GIVEN TEXT:
^^^^

Conditions at altitude are becoming even drier, meaning even fewer snow and mixed routes are now feasible.  Likewise, the approaches to, especially the bergschrunds, some rock routes are becoming more complicated.

The weather is due to improve over the next few days and with the rise in temperatures, one needs to be particularly vigilant!


- Albert 1er : There has been no activity on the Chardonnet for 10 days. The normal routes on the Aiguille du Tour, Tête Blanche and Petite Fourche are still OK, though the snow bridges on the glacier are becoming more fragile.   The Table ridge is feasible if started directly by the ridge, (initially bad rock.)  Good conditions also for classic rock routes (Purtscheller S Ridge, Dorées Traverse).


- Argentière : No recent news, though the rock routes above the hut are in condition. (some stonefall danger).  The return path from Rognan to Lognan has been re-equipped and now feels less exposed.


- Charpoua : The Dru traverse is in good condition, no problems for the glacier, up and down, (done on 13/07).  Rock routes are also OK (Contamine, Sale Athé…)

A lot of parties on the Dru N Face, even though this area is subject to stonefall and summer is not the ideal time.   


- Couvercle : Only the rock routes are to be recommended and the approach/return for some of these  are becoming more awkward. Most of the snow and mixed routes are not currently feasible, though conditions change rapidly and it is best to consult the hut warden.


- Leschaux : The routes near the hut are dry and the approach to the Petites Jorasses remains OK. The approach to the Périades is also OK, if there is a good night time freeze. The upper part of the Walker Spur still has plenty of snow but with the rise in temperatures one would expect it to be climbed by the start of next week.  Feel free to ask the warden for more information.


- Envers des Aiguilles : In general, the bergschrunds are technically difficult in this area. The Mer de Glace face of the Grepon is not being done because of difficulties in descent, (bad state of the Nantillons glacier and abseilling down “Le soleil à rdv avec la lune” is long and complicated.)  No problems for the routes without glacier approach (Tour Verte, Pointes des Nantillons, Pilier des Contes, Dalles de l’Envers).


- Le Requin : The approaches to the hut and routes are still in good condition and the rock is free of snow.  The way up the Valley Blanche remains OK, (with care.)


- Torino : The Rochefort Arete is being done, the bit of snow that fell in a recent storm has improved conditions.  Good conditions for the traverse of the Grand Jorasses and the normal route, (2 short sections of ice).  The Kuffner and Aiguilles du Diable traverse were done yesterday, some verglas but basically OK.


- Les Cosmiques : Mont Blanc by the Trois Monts was done on 13/07 and is popular : the Tacul is OK, (care needed at the 2nd bergschrund), the lefthand track on the Maudit avoids exposure to the seracs , (especially on ascent) but has 2 sections of ice, (use of ice screws possible.) Ice just below the surface on the traverse to the Brenva Col and the Mur de la Côte, but should not slow one down.

^^^^

Stored dataset items:

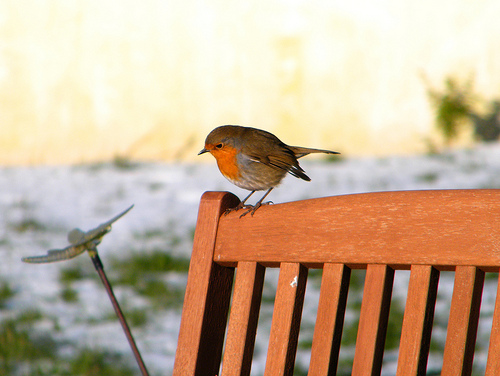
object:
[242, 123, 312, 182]
birds wing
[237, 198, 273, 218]
foot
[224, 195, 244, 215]
foot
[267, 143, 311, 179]
feathers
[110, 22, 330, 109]
day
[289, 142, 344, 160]
tail feather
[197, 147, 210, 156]
beak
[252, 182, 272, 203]
leg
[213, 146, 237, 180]
chest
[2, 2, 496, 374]
picture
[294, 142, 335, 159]
tail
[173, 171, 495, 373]
bench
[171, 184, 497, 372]
wood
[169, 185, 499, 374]
wooden bench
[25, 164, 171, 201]
snow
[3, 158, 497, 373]
ground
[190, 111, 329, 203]
bird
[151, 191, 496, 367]
chair back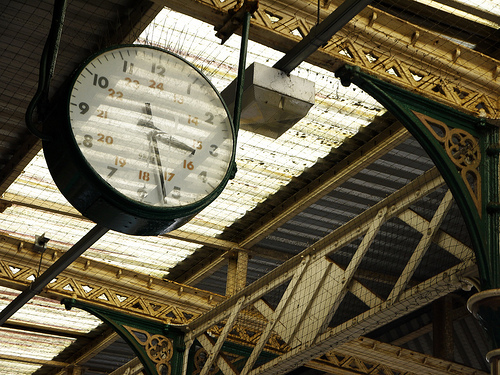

^^^^

TO BE DONE:
• 1. According to the mountain conditions report, how long has it been since there was any activity on the Chardonnet?
• 2. Copy the mountain conditions report between "Conditions at altitude" and "be particularly vigilant!", inclusive.

EXPECTED OUTPUTS:
• 1. 10 days.

• 2.
Conditions at altitude are becoming even drier, meaning even fewer snow and mixed routes are now feasible.  Likewise, the approaches to, especially the bergschrunds, some rock routes are becoming more complicated.

The weather is due to improve over the next few days and with the rise in temperatures, one needs to be particularly vigilant!